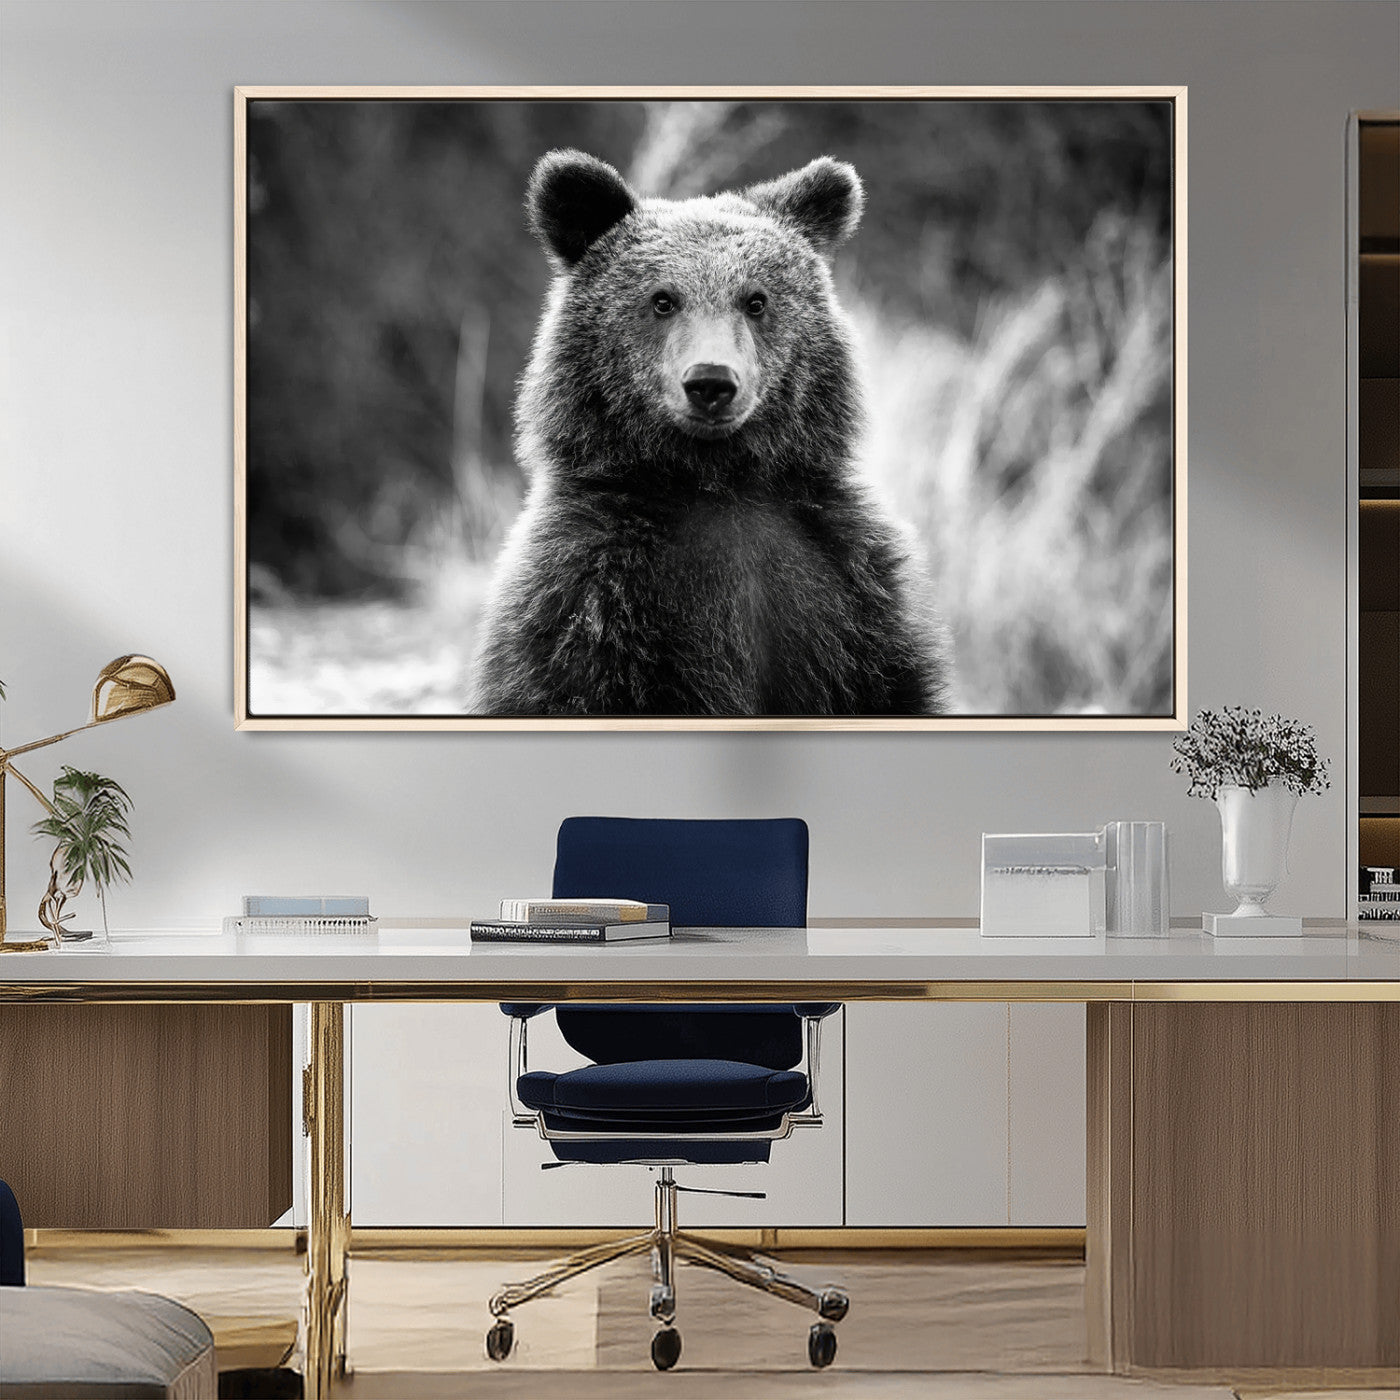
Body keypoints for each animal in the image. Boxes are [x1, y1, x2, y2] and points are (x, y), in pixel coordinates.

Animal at [471, 148, 948, 717]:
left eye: (756, 300)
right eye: (662, 299)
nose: (711, 382)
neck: (716, 481)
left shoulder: (848, 589)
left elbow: (890, 683)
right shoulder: (589, 599)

========================================

> **Action item**
Using the records above, retype everything exactly except the pictures.

> **Solution to the problem**
Body keypoints for each animal in the image. Boxes are [x1, y1, x2, y2] and points are (x, y), in pixel coordinates.

Animal at [471, 148, 948, 717]:
left eye: (756, 300)
right eye: (662, 299)
nose: (711, 382)
neck: (716, 481)
left shoulder: (848, 589)
left elbow: (890, 683)
right shoulder: (589, 599)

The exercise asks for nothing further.